Today after a very long stressful day I decided I needed to get my life back on track. Although I still have a few mixed emotions, I can genuinely say that I have finally let go of all the bad things that have happened to me in this life. I’m not saying that I hope to forget all these tragic happenings – no – I just want to be able to accept the fact that they’ve happened and learn from each situation but not make it change or determine who I am. All my flaws, all the mishaps in my life have created who I am now, but for the past few months I have been so confused and completely forgot who I truly was. So many people molded me into something else without me even knowing it. I’m finally at peace with what has happened in my life and I fully acknowledge that things won’t stay like this forever. A friend once told me something when I was going through a rough time and it is the most truthful story I have ever heard.
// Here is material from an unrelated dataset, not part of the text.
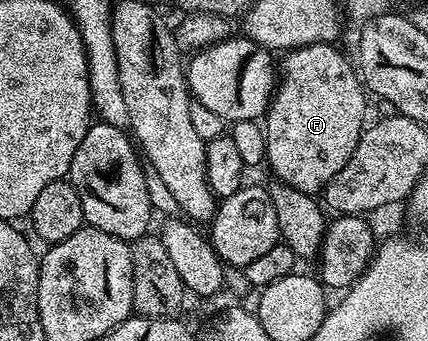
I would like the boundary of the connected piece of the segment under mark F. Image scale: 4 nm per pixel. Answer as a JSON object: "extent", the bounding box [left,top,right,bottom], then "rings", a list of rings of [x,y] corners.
{"extent":[265,43,368,195],"rings":[[[314,43],[308,47],[296,47],[294,51],[288,51],[282,56],[281,62],[277,67],[277,86],[275,94],[271,96],[271,106],[267,109],[265,116],[265,163],[271,166],[271,171],[278,182],[289,185],[293,189],[299,189],[306,195],[315,195],[322,192],[328,183],[333,181],[333,177],[337,177],[337,173],[341,173],[341,169],[345,169],[345,165],[349,161],[349,157],[353,157],[353,149],[357,149],[357,141],[363,136],[367,119],[367,99],[368,92],[365,90],[360,72],[338,51],[335,43]]]}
“There was an old man who was about to pass away and he knew that he wasn’t gonna be there for his daughter as she got older and went through life, so he left her something in a wooden box for her to open if a tragic thing happened. One day when his daughter was going through a tragic event she opened the box and inside was a piece of paper that said “It too will pass.” Her father had left her this note with his words of advice for her. That no matter what situation you’re put in everything will eventually pass. =)
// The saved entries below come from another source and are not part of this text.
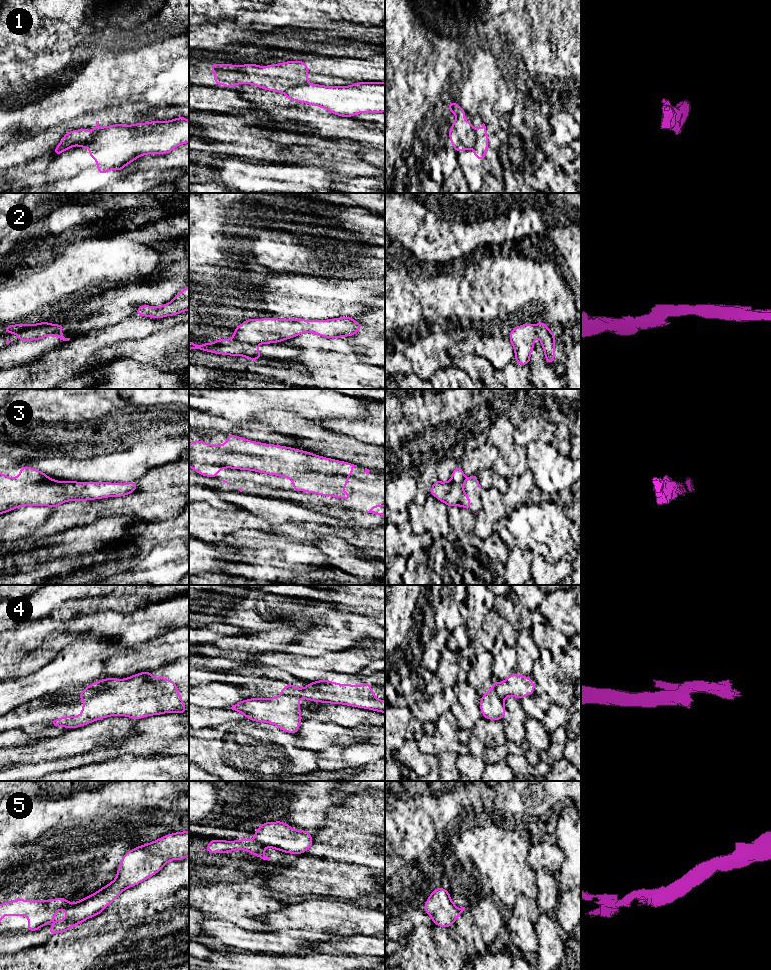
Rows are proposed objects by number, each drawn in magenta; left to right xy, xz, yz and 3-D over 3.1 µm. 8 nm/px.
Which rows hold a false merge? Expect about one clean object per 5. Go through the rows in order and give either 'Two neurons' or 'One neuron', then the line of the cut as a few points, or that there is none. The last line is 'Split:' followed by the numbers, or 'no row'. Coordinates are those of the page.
1: Two neurons. Split along xz (307, 83), (290, 86), (283, 92)
2: Two neurons. Split along xz (233, 338), (256, 345)
3: One neuron. No split
4: Two neurons. Split along xy (106, 686), (84, 700)
5: Two neurons. Split along xy (80, 900), (63, 908)
Split: 1, 2, 4, 5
Anyways I’m looking forward to this new schoolyear and I’m willing to face whatever situations are awaiting for me. I feel like I can finally breathe and move on.
Pink75 has written 2 entries about this goal
Throughout my whole life it seems as though bad events were followed by more tragic situations. I’ve been waiting for things to clear up but I realised that the way i’ve been acting, and the person i’ve started turning into are much too negative for good things to ever come out of it. So I’m gonna take some time out to really think about everything that has happened in my life and then just let everything go.
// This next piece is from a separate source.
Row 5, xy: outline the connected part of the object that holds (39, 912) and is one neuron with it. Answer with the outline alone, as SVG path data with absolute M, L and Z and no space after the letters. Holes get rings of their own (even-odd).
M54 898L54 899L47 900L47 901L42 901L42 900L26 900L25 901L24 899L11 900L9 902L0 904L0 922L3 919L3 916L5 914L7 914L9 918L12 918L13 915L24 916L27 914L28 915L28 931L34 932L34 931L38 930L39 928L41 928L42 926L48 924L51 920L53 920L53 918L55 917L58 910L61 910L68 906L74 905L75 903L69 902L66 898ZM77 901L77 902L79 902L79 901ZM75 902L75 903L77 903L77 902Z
I don’t trust anyone anymore for ANYTHING because of certain things that have happened but I realise that I can’t blame everyone or make other people face the consequences for what certain individuals have done to me. Instead I can only be careful on the few people to trust in.
I’ve started becoming a very cynical person and I hate it but the truth is that I’m too scared to be any different so that’s why this goal is a very big one for me. I need to be able to let go in order to move on and be the person I have always dreamt of being.